ECLI:NL:GHSHE:2000:AA9157
Gerechtshof 's-Hertogenbosch
- Eerste aanleg - enkelvoudig
- Rechtspraak.nl
Verzet tegen niet-ontvankelijkverklaring van bezwaar inzake waardebeschikking onroerende zaak
In deze zaak heeft het Gerechtshof 's-Hertogenbosch op 27 november 2000 uitspraak gedaan in het verzet van belanghebbende X tegen de beschikking van de voorzitter van de Belastingkamer van het Hof, gedateerd 15 oktober 1999. De voorzitter had de bestreden uitspraak vernietigd en belanghebbende niet-ontvankelijk verklaard in het bezwaar, omdat het bezwaarschrift niet binnen de wettelijke termijn van zes weken na de dagtekening van de waardebeschikking was ontvangen. De waardebeschikking, met dagtekening 9 mei 1997, was op 10 juli 1997 bij de ambtenaar binnengekomen, wat na de termijn van 20 juni 1997 viel.

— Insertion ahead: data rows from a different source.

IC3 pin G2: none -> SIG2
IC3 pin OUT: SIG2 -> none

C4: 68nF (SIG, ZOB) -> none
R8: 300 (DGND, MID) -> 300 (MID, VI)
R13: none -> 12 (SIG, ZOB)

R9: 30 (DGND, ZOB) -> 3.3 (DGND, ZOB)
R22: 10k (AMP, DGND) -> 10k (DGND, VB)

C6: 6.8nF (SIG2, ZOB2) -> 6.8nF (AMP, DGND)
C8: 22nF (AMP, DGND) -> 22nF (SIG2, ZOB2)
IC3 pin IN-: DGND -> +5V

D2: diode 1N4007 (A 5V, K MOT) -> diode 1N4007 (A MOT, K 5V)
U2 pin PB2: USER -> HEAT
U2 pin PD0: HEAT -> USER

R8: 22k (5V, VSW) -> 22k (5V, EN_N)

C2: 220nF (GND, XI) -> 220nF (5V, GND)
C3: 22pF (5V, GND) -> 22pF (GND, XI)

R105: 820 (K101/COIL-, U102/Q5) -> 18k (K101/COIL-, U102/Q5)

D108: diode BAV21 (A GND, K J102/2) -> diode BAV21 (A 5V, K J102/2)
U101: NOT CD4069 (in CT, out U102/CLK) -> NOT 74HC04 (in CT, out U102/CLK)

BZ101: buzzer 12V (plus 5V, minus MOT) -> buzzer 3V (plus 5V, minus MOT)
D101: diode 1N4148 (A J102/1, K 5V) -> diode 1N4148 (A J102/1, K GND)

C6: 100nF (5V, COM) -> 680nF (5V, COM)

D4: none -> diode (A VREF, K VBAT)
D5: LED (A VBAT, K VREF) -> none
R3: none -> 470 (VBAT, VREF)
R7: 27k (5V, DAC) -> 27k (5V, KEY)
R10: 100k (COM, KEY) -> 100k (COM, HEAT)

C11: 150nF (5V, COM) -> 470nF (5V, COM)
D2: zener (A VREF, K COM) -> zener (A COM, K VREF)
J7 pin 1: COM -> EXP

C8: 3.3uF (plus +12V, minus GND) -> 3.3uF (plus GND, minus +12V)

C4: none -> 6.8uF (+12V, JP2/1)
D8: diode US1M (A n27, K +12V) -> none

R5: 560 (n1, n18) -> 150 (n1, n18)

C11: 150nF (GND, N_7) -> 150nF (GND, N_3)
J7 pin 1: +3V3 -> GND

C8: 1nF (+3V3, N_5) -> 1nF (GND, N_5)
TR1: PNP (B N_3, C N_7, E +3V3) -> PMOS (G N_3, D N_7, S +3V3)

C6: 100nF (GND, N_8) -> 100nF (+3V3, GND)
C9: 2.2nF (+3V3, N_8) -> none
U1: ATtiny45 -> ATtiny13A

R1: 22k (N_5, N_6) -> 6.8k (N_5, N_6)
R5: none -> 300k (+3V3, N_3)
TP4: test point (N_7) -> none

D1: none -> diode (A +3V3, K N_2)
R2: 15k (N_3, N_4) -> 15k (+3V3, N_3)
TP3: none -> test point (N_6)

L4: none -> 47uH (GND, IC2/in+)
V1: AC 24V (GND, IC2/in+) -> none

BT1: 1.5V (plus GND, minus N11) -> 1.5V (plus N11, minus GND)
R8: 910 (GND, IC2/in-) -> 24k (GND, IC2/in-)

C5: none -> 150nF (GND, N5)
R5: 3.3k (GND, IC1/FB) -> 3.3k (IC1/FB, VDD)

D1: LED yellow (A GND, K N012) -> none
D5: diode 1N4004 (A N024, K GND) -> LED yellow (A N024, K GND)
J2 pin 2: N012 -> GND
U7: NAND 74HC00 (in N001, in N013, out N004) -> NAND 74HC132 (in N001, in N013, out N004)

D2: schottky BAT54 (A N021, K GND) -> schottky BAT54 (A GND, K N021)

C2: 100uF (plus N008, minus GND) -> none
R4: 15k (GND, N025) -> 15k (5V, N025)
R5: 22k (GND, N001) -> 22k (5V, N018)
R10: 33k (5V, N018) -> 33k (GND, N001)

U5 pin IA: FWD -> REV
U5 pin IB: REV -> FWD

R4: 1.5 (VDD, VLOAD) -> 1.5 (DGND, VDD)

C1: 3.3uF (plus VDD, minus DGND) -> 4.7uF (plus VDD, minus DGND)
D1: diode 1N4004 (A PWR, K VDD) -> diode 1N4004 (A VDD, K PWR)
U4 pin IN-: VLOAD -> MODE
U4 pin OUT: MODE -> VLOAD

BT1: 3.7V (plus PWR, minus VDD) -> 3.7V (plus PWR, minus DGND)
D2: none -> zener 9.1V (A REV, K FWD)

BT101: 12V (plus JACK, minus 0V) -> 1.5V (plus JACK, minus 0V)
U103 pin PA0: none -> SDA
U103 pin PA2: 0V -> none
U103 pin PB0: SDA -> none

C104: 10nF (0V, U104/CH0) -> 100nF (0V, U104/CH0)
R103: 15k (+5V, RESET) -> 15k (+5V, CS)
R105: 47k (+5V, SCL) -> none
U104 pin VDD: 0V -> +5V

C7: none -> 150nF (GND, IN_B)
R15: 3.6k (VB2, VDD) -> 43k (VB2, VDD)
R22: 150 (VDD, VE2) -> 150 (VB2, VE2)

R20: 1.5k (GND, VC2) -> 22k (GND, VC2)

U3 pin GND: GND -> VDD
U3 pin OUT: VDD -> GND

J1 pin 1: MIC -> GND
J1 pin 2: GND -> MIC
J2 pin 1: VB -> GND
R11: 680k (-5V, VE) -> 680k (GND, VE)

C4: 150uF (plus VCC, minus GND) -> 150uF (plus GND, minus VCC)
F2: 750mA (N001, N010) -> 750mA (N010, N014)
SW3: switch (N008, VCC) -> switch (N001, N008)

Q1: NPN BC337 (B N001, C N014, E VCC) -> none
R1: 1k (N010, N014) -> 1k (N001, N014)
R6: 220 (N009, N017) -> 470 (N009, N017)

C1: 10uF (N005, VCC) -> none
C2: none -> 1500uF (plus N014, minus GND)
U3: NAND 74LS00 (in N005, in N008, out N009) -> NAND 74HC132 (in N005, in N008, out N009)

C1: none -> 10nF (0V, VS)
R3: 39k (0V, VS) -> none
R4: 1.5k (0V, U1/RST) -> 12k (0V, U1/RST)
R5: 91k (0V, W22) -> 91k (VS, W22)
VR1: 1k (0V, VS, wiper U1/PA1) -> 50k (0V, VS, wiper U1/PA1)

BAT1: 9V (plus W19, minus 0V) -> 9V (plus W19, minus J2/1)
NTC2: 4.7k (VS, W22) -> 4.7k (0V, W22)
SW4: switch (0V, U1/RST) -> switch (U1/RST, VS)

Belanghebbende stelde echter dat hij een verlenging van drie weken had gekregen van de ambtenaar om zijn bezwaar in te dienen, wat werd ondersteund door een brief van de ambtenaar. De ambtenaar erkende dat hij deze verlenging niet had mogen verlenen, maar gaf aan dat dit bij belanghebbende vertrouwen had gewekt. Het Hof oordeelde dat, hoewel de ambtenaar niet bevoegd was om de bezwaartermijn te verlengen, onder de gegeven omstandigheden niet kon worden geoordeeld dat belanghebbende in verzuim was geweest bij de indiening van het bezwaarschrift.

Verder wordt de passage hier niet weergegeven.